- Opening Delimiter -

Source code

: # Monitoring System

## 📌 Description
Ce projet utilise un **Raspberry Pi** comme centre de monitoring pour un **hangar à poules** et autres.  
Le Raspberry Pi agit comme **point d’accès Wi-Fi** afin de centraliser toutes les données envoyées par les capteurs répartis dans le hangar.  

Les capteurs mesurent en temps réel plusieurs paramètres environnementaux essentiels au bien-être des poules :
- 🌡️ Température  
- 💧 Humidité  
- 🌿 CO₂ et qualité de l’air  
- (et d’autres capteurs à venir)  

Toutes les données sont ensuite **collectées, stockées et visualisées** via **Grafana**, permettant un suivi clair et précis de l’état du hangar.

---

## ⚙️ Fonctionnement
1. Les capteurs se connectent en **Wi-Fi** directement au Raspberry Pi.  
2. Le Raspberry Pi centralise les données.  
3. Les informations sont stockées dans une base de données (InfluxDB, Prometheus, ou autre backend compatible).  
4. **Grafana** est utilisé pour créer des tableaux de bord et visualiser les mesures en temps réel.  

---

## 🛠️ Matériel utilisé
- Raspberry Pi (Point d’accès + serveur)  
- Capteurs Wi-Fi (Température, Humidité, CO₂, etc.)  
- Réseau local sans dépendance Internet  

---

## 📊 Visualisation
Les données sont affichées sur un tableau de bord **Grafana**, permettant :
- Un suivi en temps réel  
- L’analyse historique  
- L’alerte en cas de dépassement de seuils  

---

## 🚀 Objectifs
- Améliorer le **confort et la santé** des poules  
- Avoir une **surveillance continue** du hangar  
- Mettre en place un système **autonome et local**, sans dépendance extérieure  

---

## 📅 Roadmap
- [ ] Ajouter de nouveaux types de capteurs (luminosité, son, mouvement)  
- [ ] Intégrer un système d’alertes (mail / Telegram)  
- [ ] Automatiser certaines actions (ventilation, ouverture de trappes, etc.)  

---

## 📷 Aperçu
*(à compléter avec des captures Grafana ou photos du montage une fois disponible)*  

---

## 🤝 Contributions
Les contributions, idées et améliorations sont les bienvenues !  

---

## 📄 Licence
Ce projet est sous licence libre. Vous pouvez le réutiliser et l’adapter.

- Closing Delimiter -

Your objective: Set down each line of the material verbatim, from the first line through the line that contains "Le Raspberry Pi agit".

Solution for this task:
Source code

: # Monitoring System

## 📌 Description
Ce projet utilise un **Raspberry Pi** comme centre de monitoring pour un **hangar à poules** et autres.  
Le Raspberry Pi agit comme **point d’accès Wi-Fi** afin de centraliser toutes les données envoyées par les capteurs répartis dans le hangar.  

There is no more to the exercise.